In December 2024, the Nigerian Senate approved a major revision to the capital requirements for insurance companies a move that signals more than just a regulatory tweak. Under the new rules, the minimum capital base for general insurance increased from ₦3 billion to ₦15 billion, life insurance from ₦2 billion to ₦10 billion, and composite insurers must now hold ₦25 billion. While these changes might seem routine, their implications are both profound and far-reaching for the insurance industry and the Nigerian economy as a whole.
Expanding Risk Capacity and Local Retention
One of the most immediate impacts is the enhanced capacity of insurers to absorb and retain risk. For years, Nigerian insurance firms have been limited in their ability to underwrite high-value risks, especially in capital-intensive sectors like oil, gas, and aviation. As a result, over two-thirds of such risks have been ceded to international markets due to inadequate local capital. The strengthened capital base enables insurers to keep more of these risks, and their associated premiums, within the country, reducing reliance on foreign underwriters and boosting the local industry.
Reflecting Economic Realities
The timing of the capital hike is also significant. Nigeria’s economic environment is grappling with inflation, currency devaluation, and shifting asset values. In Lagos, a single high-end property can now cost upwards of ₦3 billion, more than the entire capital base of some insurers prior to the adjustment. This glaring mismatch highlighted the urgent need for insurers to scale up to reflect present-day economic realities. The revised capital thresholds are, in this context, not just sensible, they’re essential.
Still Modest by Global Standards, But a Meaningful Step
Even with the revised requirements, Nigerian insurers are still playing catch-up on the global stage. At current exchange rates, ₦15 billion in capital equates to roughly $10 million. That’s a considerable improvement from the previous benchmark of under $2 million, yet still modest when viewed against the size of the risks insurers must manage. However, progress often comes incrementally, and this adjustment marks a clear step in the right direction.
Unlocking Growth Across the Sector
The benefits of a better-capitalized insurance sector extend beyond increased risk retention. With more robust balance sheets, insurers can invest in modern technologies, broaden their distribution networks, develop more customer-centric products, and compete for top talent. These advancements will not only elevate individual companies but also help create a more resilient and responsive insurance ecosystem in Nigeria better positioned to meet the diverse needs of businesses and consumers alike.
Insurance as a Pillar of National Development
A strong insurance sector plays a foundational role in national development. From construction failures to industrial accidents and infrastructure breakdowns, the risks facing Nigeria are complex and growing. Well-capitalized insurers act as a financial shock absorber helping individuals and enterprises recover, rebuild, and continue contributing to the economy. In this sense, insurers are silent but vital partners in Nigeria’s growth journey.
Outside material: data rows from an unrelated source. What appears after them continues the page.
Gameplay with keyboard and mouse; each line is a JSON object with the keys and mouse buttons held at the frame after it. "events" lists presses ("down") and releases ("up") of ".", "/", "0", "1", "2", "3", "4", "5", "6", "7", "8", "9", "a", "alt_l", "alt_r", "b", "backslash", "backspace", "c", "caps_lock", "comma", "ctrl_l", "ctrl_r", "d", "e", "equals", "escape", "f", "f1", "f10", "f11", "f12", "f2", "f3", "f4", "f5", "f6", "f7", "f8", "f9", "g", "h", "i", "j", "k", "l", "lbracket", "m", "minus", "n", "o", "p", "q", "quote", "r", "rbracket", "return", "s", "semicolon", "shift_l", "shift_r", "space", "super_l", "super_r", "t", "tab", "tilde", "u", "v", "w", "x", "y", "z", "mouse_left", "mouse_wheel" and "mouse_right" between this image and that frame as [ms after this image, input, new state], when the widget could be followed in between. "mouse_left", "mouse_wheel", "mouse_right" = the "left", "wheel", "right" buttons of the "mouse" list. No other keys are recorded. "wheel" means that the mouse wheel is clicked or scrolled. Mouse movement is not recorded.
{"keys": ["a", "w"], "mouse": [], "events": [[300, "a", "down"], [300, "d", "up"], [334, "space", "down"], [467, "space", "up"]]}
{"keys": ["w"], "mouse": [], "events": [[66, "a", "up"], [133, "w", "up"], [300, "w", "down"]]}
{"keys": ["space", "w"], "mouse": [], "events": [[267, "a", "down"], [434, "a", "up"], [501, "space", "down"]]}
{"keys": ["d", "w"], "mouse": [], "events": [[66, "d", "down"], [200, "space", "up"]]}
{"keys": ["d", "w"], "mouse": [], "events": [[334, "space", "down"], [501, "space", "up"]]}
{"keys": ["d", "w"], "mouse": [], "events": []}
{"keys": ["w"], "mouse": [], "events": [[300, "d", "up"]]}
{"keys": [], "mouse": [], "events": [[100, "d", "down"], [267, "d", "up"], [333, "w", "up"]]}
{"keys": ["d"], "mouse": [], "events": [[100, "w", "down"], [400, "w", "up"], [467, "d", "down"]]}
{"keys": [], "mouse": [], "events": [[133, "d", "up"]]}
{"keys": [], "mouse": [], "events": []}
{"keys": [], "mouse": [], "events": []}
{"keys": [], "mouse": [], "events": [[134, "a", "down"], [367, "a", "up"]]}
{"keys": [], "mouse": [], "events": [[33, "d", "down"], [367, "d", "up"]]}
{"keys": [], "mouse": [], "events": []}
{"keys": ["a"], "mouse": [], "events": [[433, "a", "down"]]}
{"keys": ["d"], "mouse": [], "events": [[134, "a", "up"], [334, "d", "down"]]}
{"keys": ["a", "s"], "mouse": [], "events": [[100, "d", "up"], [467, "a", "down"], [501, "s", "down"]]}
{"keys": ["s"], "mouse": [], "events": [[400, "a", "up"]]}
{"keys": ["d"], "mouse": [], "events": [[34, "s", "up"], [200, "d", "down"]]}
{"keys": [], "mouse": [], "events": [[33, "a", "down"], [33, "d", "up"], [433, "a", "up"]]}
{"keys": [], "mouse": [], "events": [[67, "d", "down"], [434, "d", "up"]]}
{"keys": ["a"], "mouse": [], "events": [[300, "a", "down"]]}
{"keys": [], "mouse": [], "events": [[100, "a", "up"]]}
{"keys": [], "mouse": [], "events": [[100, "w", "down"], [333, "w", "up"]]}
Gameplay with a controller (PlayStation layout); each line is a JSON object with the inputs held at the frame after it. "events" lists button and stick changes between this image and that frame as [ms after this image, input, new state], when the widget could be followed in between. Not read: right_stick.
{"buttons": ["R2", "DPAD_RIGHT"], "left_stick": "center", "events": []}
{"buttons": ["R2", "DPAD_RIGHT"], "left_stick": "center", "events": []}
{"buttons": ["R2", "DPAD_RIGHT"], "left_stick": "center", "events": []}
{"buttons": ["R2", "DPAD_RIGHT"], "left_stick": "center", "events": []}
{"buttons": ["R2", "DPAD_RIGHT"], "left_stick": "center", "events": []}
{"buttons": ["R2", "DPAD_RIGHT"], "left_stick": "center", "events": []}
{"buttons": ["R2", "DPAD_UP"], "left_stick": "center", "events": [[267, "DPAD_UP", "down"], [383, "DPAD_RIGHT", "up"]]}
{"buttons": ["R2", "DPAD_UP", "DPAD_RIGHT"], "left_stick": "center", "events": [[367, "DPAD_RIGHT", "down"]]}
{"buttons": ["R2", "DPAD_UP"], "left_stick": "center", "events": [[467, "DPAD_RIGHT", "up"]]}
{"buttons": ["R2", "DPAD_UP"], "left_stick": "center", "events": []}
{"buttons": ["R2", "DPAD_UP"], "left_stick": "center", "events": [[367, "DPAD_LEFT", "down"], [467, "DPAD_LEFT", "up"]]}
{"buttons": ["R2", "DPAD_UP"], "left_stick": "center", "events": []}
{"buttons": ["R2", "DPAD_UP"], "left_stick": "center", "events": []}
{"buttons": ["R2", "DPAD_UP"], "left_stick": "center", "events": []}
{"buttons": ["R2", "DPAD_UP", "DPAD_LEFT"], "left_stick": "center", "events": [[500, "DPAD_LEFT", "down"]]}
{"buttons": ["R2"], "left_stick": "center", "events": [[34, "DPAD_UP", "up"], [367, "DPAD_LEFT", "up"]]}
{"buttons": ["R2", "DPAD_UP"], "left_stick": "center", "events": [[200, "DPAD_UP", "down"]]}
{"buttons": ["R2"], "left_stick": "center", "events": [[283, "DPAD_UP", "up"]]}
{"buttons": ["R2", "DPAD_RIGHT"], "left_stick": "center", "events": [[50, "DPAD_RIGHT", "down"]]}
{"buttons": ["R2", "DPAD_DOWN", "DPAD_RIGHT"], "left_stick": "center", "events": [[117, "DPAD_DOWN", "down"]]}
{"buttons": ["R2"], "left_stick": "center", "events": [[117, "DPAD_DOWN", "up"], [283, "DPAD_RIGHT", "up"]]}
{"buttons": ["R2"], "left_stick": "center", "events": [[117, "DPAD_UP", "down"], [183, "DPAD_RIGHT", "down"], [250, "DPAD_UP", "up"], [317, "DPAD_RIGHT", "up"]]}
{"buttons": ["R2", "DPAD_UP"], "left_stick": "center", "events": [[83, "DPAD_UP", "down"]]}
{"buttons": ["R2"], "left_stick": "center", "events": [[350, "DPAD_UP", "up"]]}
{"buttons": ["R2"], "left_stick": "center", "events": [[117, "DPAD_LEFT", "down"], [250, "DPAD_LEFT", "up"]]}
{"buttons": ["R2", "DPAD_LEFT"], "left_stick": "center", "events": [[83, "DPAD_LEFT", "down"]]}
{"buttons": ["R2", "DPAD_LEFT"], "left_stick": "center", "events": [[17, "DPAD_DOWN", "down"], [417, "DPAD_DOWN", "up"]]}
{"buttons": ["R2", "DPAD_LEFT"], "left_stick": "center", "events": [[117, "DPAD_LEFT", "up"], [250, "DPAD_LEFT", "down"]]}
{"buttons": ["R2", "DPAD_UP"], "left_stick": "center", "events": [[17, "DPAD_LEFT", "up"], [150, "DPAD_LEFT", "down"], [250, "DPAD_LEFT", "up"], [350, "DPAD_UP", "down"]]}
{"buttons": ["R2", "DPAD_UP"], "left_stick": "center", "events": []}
IEI’s Strategic Path to Compliance and Growth
At International Energy Insurance PLC (IEI), these regulatory changes are being met with decisive action. We’ve already begun positioning the company to meet the new capital requirement of ₦15 billion and ensure long-term financial stability. At our 44th Annual General Meeting in April 2025, shareholders approved a comprehensive recapitalization strategy. A key milestone was the successful resolution of the longstanding Daewoo Loan, achieved through a strategic debt transfer to Norrenberger Advisory Partners Limited, which now holds equity in IEI. This transaction not only closed a significant chapter in our financial history but also cleared the path for future growth.
In addition, shareholders endorsed an increase in the company’s issued share capital and empowered the Board to pursue various capital-raising instruments. These initiatives demonstrate our commitment to regulatory alignment, financial health, and strategic growth anchored in a forward-looking vision and disciplined execution.
As Nigeria’s insurance landscape evolves, capital adequacy will remain a key driver of stability, innovation, and trust. With stronger foundations, insurers are better equipped to support economic development, protect livelihoods, and confidently navigate the future.